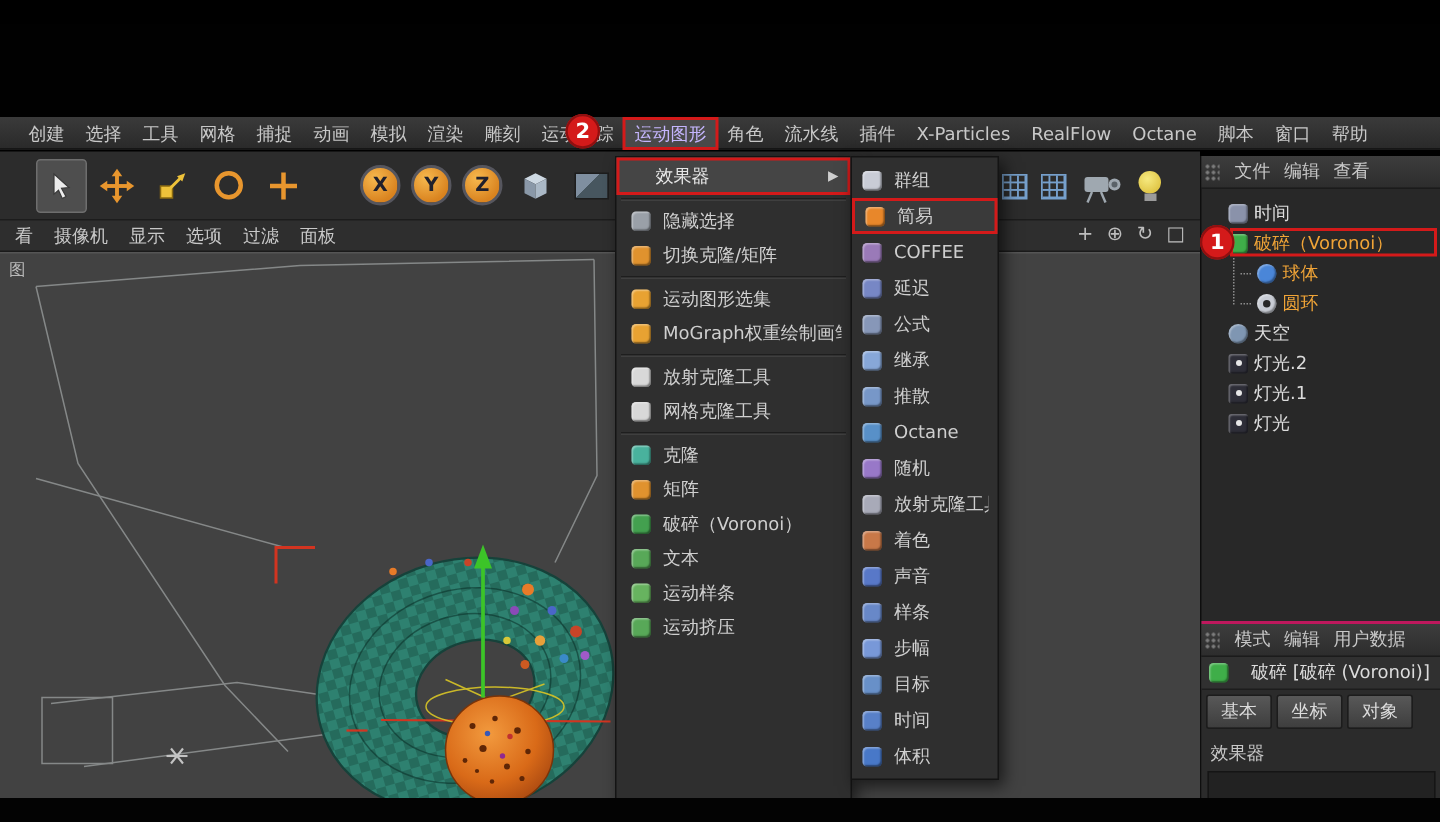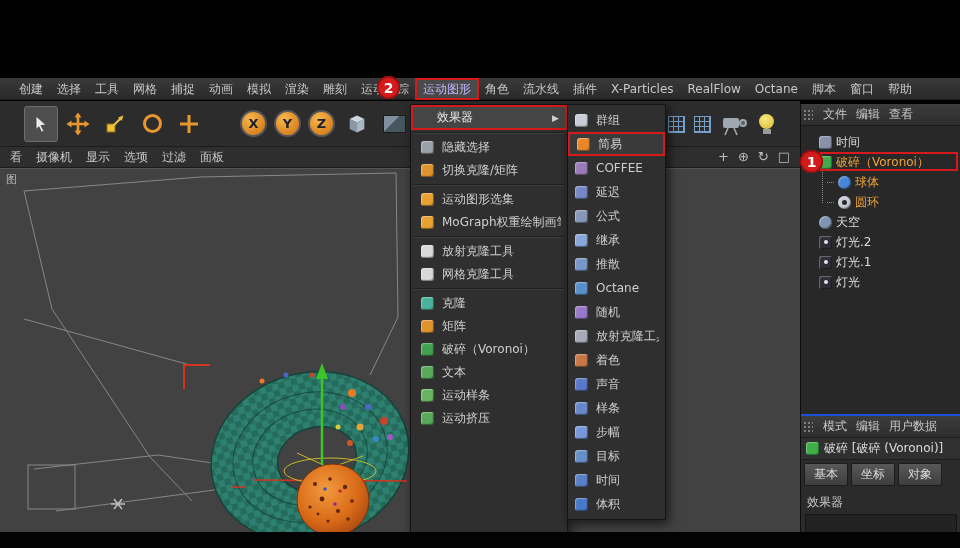--- a/index.html
+++ b/index.html
@@ -88,22 +88,22 @@
   .ic-light { border-radius:2px; position:relative; }
   .ic-light::after { content:""; position:absolute; left:4.5px; top:4.5px; width:4px; height:4px;
     border-radius:50%; background:#e6e6e6; }
   .expand { position:absolute; left:4px; top:5px; width:9px; height:9px; background:#d8d8d8;
     border:1px solid #666; }
   .expand::after { content:""; position:absolute; left:1px; top:3px; width:5px; height:1px; background:#222; }
   .tree-vline { position:absolute; left:21px; top:46px; height:31px; border-left:1px dotted #8d8d8d; }
 
   
   .am { position:absolute; left:0; top:310px; width:160px; bottom:0; background:#2b2b2b;
-    border-top:2px solid #1d4ed8; }
-  .am-objrow { height:22px; display:flex; align-items:center; gap:5px; padding:0 5px;
+    border-top:2px solid #be185d; }
+  .am-objrow { height:22px; display:flex; align-items:center; gap:15px; padding:0 5px;
     font-size:12px; color:#dcdcdc; white-space:nowrap; overflow:hidden; background:#303030;
     border-bottom:1px solid #1d1d1d; }
   .am-tabs { display:flex; gap:3px; padding:3px 3px 2px 3px; }
   .am-tab { background:linear-gradient(#585858,#3e3e3e); border:1px solid #1c1c1c; border-radius:2px;
     font-size:12px; color:#dcdcdc; padding:2px 9px; white-space:nowrap; }
   .am-section { font-size:12px; color:#c8c8c8; padding:6px 6px 3px 6px; }
   .am-list { margin:0 4px; height:26px; background:#222; border:1px solid #151515; }
 
   
   .top-bar { position:absolute; left:0; top:0; width:960px; height:62px; background:#010101; z-index:4; }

== Required work ==
Scan the records above for the lines holding "border:1px solid #666;" and "width:160px; bottom:0; background:#2b2b2b;". Transcribe those two and every line between them word for word, and no others.

== Response to this task ==
     border:1px solid #666; }
   .expand::after { content:""; position:absolute; left:1px; top:3px; width:5px; height:1px; background:#222; }
   .tree-vline { position:absolute; left:21px; top:46px; height:31px; border-left:1px dotted #8d8d8d; }
 
   
   .am { position:absolute; left:0; top:310px; width:160px; bottom:0; background:#2b2b2b;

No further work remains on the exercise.